В прошлом некоторые внимательные наблюдатели интуитивно улавливали и – так или иначе - косвенно обозначали связь персонажей «Мертвых душ» с их италийскими архетипами. « Когда я в Риме,- писал русский искусствовед, поэт, историк и литературный критик Владимир Вейдле,- я всегда, нет-нет, да и подумаю о Гоголе. Наглядишься, бывало, с верхушки Испанской лестницы на то, как в небо взлетает и покоится в небе купол Св. Петра, да и начнешь медленно спускаться по улице, образующей с двумя продолжениями своими вытянутую по шнуру каменную просеку, которая, опускаясь и поднимаясь с холма на холм до самой Санта Мария Маджоре, перерезает старый папский город. Прорубить повелел ее в конце XVI векак папа Сикст Пятый, в честь которого и называется она Сикстинской. Но в гоголевские времена звалась она « Счастливой» - «виа Феличе» - и, спускаясь по ней, редко я забывал остановится против дома номер 126 и взглянуть лишний раз на мраморную доску, прибитую между двумя его окнами в 1901 году заботами, как на ней указано, русской колонии в Риме... Так что, в сущности,- каждый раз себе это говорю и каждый раз дивлюсь,- из ворот вот этого самого дома и выехала бричка, на которой ездят господа средней руки, с Селифаном и Петрушкой на козлах; в этом самом доме на третьем этаже и родились... и Манилов, и Коробочка, и Плюшкин, и дама, приятная во всех отношениях, и губернатор, вышивающий по тюлю, и сам Павел Иванович Чичиков... И что же? Коробочку ты встречаешь утром, когда выйдешь погулять между Тритоном, радостно мечущим вверх водную струю, с великолепной громадой палаццо Барберини: «Может быть, понадобится птичьих перьев? У меня к Филиппову посту будут и птичьи перья !» - А на площади Квиринала, возле Диоскуров, где сияет вдали тот же купол, увенчивающий Рим, тебе слышится голос Ноздрева: «Брудастая с усами; шерсть стоит вверх, как щетина. Бочковатость ребер уму непостижимая, лапа вся в комке, земли не заденет!» - Или на крутой тропе, что ведет меж пиней и кипарисов от говорливых мраморов Форума к тенистому молчанию Палатина, Собакевич, наступив тебе на ногу, «входит в самую силу речи»: « А Пробка Степан, плотник? Я голову прозакладую, если вы где сыщете такого мужика. Ведь что за силища была! Служи он в гвардии, ему бы бог знает что дали, трех аршин с вершком ростом!»... Все эти слова и голоса звучали для него здесь - возле Траянова столпа, у пирамиды Кая Цестия, на Латинской, на Аппиевой дороге» .

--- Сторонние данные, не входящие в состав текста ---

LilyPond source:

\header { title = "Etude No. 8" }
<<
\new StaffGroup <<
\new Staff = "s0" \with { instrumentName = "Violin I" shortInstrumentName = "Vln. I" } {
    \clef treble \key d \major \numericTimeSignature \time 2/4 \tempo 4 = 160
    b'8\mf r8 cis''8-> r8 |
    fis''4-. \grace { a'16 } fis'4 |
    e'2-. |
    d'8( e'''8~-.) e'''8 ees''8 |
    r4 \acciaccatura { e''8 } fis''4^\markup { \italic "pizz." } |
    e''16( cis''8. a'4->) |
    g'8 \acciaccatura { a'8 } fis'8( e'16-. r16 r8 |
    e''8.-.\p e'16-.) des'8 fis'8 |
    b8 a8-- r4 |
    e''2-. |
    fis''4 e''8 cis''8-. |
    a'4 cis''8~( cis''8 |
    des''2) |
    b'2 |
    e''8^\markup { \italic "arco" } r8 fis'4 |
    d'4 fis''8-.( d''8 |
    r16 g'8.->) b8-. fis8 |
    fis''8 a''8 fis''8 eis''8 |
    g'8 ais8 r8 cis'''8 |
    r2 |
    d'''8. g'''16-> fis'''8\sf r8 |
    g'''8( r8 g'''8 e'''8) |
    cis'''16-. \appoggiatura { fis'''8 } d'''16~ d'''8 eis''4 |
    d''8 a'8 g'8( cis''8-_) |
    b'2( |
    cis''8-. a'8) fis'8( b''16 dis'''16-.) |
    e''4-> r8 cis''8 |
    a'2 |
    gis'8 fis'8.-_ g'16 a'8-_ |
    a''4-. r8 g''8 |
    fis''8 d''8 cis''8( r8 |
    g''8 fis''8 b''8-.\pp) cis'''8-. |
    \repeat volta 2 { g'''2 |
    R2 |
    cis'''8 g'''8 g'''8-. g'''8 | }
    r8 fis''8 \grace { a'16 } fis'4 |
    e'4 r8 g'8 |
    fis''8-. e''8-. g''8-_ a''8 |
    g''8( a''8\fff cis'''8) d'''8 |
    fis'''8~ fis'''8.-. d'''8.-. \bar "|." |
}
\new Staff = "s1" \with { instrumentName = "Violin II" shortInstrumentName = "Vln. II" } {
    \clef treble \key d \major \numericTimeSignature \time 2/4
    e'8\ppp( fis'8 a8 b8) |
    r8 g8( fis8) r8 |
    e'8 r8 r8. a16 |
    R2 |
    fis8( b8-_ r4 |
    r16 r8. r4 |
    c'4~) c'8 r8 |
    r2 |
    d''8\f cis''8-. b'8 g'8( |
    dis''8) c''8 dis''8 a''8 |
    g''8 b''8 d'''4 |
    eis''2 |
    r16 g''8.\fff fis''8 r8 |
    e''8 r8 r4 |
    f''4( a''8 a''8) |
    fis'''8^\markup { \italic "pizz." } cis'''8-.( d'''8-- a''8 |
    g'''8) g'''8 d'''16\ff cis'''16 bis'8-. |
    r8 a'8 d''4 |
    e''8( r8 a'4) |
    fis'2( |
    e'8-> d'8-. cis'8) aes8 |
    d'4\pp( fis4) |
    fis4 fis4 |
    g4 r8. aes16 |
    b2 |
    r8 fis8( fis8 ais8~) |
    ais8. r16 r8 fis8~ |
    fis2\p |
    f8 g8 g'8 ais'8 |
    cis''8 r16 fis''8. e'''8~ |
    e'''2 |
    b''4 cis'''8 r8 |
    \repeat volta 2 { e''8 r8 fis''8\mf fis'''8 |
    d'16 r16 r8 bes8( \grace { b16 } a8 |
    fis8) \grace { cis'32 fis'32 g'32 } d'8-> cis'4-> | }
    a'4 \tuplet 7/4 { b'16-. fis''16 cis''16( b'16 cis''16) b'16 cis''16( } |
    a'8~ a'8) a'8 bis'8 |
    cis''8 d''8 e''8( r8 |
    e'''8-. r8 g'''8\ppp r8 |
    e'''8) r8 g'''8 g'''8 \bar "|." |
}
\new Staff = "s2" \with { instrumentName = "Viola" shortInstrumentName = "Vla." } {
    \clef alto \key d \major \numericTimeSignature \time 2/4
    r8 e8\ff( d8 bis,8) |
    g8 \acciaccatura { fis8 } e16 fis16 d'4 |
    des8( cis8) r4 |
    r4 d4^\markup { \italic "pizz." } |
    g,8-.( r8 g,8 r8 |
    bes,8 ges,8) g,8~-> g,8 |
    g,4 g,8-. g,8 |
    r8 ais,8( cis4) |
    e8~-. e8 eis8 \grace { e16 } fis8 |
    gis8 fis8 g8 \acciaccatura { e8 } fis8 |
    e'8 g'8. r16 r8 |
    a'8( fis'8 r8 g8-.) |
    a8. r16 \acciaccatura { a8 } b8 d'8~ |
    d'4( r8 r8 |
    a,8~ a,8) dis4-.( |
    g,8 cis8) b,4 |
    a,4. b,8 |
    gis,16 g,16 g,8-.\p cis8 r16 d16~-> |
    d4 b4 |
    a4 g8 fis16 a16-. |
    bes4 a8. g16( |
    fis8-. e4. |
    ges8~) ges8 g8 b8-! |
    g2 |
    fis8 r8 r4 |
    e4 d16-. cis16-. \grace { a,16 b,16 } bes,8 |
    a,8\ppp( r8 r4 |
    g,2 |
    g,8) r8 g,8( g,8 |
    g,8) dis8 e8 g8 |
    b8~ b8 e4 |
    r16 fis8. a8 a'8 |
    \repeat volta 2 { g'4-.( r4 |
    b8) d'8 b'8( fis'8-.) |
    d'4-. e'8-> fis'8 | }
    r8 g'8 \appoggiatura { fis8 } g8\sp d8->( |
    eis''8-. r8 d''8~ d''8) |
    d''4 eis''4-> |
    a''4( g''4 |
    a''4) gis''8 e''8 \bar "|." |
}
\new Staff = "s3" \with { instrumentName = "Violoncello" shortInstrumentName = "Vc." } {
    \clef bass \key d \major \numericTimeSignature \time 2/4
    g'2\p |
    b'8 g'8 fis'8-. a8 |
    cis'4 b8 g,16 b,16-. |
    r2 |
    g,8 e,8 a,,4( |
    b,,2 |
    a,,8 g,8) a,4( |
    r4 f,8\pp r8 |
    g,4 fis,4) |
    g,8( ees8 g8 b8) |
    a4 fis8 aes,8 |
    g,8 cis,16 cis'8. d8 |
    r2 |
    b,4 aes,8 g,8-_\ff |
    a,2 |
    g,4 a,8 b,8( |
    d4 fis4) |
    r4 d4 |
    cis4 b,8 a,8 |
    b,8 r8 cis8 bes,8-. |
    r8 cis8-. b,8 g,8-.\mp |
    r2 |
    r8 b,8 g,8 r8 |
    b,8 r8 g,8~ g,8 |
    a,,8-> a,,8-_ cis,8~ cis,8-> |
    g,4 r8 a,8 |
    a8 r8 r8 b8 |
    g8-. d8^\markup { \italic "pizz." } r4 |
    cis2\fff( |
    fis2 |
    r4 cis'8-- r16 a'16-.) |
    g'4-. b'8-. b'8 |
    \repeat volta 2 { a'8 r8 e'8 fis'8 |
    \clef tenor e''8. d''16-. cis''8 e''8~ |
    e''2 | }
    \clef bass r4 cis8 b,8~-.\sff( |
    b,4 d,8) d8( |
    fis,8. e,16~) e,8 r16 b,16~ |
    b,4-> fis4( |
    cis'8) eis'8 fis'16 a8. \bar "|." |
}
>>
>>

« В Гоголе,- отмечал русский писатель, искусствовед и переводчик Павел Муратов,- воплощено с необыкновенной, по истине стихийной силой , тяготение к Италии и Риму, охватившее русских людей сороковых годов. Но мало так сказать ! Трудно найти в какой-либо литературе и трудно даже представить себе такую восторженную любовь к Италии, какой ее любил Гоголь. Письма Гоголя, писанные разным лицам из Рима, являются незабываемым памятником этого изумительно глубокого и яркого чувства... Рим внушает Гоголю необъятно широкое «эпическое» чувство, и если вспомнить, что в Риме писалась эпопея «Мертвые души», то сквозь строки этих писем, на нас глянет обширная и важная тема об участии Рима в творчестве Гоголя,- тема еще не затронутая русской литературой. Здесь должно сказать только, что великий труд Гоголя питало его счастье Римом... Гоголь открыл в русской душе новое чувство- ее родство с Римом. После него Италия не должна быть чужбиной для нас. После него должны прийти другие, которые будут писать в своих римских письмах, как он писал Данилевскому: « Ты спрашиваешь меня, куда я летом. Никуда, никуда, кроме Рима. Посох мой страннический уже не существует... Я теперь сижу дома, никаких мучительных желаний, влекущих вдаль, нет, разве проездиться в Семереньки, то есть в Неаполь, и в Толстое, то есть во Фраскати или в Альбано». Пусть другим, вслед за Гоголем, выпадут часы, подобные тем, которые он проводил в саду Волконской. « Я пишу тебе < Данилевскому> письмо, сидя в гроте на вилле у княжны З. Волконской, и в эту минуту грянул прекрасный проливной, летний, роскошный дождь на жизнь и на радость розам и всему пестреющему около меня прозябанию». Другие пусть повторяют за ним его прогулки. «Мои прогулки простираются гораздо далее, глубже в поле. Чаще я посещаю термы Каракаллы, Roma vecchia < Старый Рим>, с его храмами и гробницами...» И тогда не умрет в русской литературе великая часть души Гоголя, вложенная им в этот призыв : «Италия, прекрасная, моя ненаглядная Италия...»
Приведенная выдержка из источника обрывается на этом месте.